Thursday, March 20, 2008


I love the flora fauna here! It’s amazing. It’s the third most biodiverse country (after Brazil and Indonesia). And the Cape floral kingdom (floristic region) is where I live in the Western Cape and is one of the 6 floral kingdoms in the world. The Fynbos (whose leaves are used for honeybush and Rooibos) is the largest plant “kingdom” in the world, and I have swum in the rivers at its banks. It’s a wonderful place to be.

I have tried to volunteer at both the Aquarium and the Observatory but I told you that it’s hard to volunteer though there are so many opportunities that abound (in general in any country). So it’s always a strange paradox. The Aquarium won’t do another training until August. They told me this last November! Oh well. It still looks fun.
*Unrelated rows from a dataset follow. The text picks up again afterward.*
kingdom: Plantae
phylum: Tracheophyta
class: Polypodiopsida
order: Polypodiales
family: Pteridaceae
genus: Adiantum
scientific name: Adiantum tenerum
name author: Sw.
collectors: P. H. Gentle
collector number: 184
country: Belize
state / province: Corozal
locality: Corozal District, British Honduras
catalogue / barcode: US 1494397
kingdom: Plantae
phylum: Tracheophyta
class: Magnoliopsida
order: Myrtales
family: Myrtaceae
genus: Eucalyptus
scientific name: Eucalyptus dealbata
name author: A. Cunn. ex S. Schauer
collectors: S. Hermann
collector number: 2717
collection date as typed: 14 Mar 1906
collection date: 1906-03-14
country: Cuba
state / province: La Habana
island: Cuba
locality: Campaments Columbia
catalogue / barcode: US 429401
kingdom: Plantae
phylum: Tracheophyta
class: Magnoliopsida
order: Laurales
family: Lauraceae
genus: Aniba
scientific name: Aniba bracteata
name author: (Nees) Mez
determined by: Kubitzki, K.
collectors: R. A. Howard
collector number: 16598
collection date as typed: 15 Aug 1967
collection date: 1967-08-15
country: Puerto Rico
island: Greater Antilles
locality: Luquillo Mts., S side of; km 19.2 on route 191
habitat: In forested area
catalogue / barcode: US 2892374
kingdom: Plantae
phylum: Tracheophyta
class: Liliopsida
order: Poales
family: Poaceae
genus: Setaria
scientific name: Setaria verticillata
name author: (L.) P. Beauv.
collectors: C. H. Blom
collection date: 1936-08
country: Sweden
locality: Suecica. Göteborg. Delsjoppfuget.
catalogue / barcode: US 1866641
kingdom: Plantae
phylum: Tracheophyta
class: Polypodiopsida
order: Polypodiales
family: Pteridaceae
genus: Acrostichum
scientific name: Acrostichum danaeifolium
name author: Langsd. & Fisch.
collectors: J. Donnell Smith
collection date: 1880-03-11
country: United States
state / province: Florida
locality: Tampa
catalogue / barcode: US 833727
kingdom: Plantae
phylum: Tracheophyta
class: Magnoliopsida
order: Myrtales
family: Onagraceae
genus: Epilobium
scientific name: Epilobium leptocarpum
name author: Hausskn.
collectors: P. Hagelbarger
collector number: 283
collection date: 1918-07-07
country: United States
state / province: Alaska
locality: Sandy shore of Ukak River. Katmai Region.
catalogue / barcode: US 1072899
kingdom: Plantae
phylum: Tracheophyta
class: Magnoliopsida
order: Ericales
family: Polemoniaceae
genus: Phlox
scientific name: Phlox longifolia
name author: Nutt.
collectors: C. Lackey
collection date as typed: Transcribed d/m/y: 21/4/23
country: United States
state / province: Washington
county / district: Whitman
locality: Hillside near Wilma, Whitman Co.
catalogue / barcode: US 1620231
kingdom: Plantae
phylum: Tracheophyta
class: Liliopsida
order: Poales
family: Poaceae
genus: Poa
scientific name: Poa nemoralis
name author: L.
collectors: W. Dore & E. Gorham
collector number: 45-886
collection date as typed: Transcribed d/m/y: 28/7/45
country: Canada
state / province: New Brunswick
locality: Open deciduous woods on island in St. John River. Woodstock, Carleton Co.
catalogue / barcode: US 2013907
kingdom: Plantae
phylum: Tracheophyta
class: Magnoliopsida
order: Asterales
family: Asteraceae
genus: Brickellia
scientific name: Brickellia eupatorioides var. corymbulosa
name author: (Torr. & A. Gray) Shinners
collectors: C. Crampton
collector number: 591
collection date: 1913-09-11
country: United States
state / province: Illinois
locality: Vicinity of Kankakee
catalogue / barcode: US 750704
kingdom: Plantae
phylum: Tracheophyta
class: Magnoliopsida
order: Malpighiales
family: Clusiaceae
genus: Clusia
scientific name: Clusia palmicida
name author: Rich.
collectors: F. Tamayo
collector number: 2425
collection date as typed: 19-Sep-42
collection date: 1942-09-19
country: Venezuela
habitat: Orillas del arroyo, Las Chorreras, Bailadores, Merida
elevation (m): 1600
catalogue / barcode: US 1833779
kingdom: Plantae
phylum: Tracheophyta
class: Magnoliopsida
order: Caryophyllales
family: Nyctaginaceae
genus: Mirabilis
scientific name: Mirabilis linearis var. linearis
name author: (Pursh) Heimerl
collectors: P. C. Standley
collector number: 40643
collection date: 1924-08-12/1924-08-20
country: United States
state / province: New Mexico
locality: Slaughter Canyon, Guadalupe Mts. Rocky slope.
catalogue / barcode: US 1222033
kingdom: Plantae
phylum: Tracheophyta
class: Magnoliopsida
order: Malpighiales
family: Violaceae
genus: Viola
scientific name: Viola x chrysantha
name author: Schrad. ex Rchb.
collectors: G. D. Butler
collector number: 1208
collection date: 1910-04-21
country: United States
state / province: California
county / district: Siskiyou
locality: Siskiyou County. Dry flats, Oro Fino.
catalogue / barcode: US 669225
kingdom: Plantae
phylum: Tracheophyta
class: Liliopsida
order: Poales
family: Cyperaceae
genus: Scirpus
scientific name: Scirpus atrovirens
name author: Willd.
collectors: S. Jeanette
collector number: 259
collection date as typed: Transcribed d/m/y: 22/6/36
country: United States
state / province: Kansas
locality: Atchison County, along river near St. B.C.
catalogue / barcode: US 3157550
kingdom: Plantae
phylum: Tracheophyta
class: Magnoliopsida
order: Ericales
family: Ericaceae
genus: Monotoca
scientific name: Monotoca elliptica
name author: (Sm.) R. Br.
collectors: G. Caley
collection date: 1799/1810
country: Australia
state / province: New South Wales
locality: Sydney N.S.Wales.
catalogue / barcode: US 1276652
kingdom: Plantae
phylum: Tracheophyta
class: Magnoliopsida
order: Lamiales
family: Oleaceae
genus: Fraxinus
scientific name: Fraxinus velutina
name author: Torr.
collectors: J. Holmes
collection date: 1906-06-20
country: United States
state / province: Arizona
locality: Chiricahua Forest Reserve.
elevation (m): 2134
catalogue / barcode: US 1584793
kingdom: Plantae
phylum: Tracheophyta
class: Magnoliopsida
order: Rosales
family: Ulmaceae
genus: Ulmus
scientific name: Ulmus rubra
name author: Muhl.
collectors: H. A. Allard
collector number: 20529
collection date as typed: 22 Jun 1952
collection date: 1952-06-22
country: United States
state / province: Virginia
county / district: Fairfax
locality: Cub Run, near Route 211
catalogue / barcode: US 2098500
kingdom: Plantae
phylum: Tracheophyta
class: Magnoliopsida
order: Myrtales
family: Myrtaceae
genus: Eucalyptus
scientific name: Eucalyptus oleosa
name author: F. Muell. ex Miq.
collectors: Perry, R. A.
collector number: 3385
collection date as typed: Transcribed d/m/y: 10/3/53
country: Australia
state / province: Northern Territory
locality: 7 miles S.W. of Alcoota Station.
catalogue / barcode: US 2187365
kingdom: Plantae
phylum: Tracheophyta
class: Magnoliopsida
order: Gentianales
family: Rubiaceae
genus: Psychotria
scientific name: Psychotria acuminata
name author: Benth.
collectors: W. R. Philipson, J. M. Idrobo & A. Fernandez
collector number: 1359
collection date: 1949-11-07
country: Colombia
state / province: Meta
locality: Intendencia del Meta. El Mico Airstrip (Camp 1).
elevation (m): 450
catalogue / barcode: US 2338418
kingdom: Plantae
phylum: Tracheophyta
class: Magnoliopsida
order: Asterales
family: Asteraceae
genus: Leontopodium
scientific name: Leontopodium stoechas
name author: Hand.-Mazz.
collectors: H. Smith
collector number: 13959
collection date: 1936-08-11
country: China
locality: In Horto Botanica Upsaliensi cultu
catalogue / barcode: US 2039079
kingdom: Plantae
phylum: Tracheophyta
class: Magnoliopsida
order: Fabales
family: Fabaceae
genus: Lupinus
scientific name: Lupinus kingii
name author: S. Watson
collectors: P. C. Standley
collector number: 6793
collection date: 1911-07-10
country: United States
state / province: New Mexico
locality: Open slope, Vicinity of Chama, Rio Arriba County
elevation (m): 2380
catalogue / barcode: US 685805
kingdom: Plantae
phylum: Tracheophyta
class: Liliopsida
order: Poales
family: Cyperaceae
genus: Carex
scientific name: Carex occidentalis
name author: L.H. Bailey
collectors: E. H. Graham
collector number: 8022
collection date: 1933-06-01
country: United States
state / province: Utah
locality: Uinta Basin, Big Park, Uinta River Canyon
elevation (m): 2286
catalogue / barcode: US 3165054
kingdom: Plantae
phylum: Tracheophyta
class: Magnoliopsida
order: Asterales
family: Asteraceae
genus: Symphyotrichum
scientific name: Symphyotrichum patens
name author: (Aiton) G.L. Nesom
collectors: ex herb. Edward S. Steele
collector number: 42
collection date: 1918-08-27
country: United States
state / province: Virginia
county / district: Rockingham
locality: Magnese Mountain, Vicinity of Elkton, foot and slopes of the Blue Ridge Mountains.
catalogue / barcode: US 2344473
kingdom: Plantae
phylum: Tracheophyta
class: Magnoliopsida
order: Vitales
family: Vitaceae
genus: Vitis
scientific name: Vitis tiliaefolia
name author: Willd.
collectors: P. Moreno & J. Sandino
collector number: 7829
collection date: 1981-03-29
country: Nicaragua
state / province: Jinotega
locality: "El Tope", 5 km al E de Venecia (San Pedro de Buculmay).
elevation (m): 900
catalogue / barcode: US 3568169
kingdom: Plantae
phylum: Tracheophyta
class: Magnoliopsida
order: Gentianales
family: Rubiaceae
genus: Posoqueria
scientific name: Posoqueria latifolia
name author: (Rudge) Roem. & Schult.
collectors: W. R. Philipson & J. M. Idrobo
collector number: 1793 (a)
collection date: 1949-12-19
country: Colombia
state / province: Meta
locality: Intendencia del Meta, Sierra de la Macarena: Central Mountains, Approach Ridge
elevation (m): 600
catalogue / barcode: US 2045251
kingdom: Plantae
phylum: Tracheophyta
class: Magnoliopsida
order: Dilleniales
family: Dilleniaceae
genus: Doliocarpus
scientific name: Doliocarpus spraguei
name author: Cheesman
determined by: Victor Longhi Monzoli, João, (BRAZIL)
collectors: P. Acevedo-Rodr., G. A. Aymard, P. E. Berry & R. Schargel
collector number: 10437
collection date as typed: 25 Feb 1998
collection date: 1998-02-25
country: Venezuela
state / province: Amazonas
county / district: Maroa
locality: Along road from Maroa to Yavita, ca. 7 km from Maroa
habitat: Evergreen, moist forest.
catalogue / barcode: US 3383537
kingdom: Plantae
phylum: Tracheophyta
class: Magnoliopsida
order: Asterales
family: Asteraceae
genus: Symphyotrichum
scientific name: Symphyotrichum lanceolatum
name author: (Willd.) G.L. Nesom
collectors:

If you turn the globe upside down so that the South Pole is that the top and you draw a circle around it, you’ll see something. If you increase the diameter of the circle and draw bigger and bigger circles, you’ll see the circles start to touch land. Finally, if you increase it a little more, your circle will touch the tips of South America, New Zealand, Australia, South Africa and a small tiny piece of Namibia. You will have circled all the countries/regions that have penguins (there are no penguins in the Northern Hemisphere like there are no Polar Bears in the Southern Hemisphere). So we have them. And my favorite are Rockhoppers or the African Penguins that grow to be as tall as my 7-yr-old. When I saw Happy Feet commercials, I didn’t know there were actual penguins with the blonde surfer-dude hairdo. But there are.

Here we are as cognizant of the delicate balance of life as you are in the US. That movie Lion King makes me think the awareness could be stronger here, but with all the hunting that is popular in Africa in general, people have learned the importance of conservation and moderation. For instance a number of years ago (in the 90’s), we saw a sharp decline in the number of abalone (these are large sea snails which they call perlemoen (Afrikaans word, I believe); they don’t have swirly curved shells, they have large ear-shaped shells). After studying the tie and the data and the populations of other related animals, scientists discovered just before the decline in abalone there was a sharp increase in the number of rock lobster. Now, why would that matter? Well urchins are part of the diet of rock lobsters. Urchins are also the place that juvenile abalone find shelter during that phase of life. All the rock lobster started eating up the urchins and this decreased the abalone since they had fewer dwelling places as juvenile abalone. But you can even go further. Scientists found that rock lobsters flourished because their predators were overexploited. Today, the rock lobsters are almost gone. There was a time when you couldn’t step on many beaches without feeling the prickly needles; now there are few of them. Red Roman and Red Stumpnose are among fish that are protected because they are endangered.

It’s the same with plankton. In our aquarium here, it’s really cool because they have a microscopic bubble window on one of the displays so you can see the little zooplankton (zooplankton are the animal plankton while phytoplankton are the plant ones). Phytoplankton are responsible for over half of the world’s oxygen through photosynthesis. But as the ice caps have been melting (I’m not getting into the controversy about why that is happening), the homes of much of the phytoplankton in the Arctic. Krill (very small shrimp-like creatures) feed on phytoplankton are at the very bottom of the food chain for marine life; many animals (including whales) eat them. Their decrease means the decrease of many animals in the food chain. So you can see the interconnection of it all. It’s rather interesting. Some say you can do anything you want on the earth because we’re all going to die as the doom pronouncers or doomsdayers are supposed to be saying. Others say we must protect what we have and be good stewards of what we’ve been given.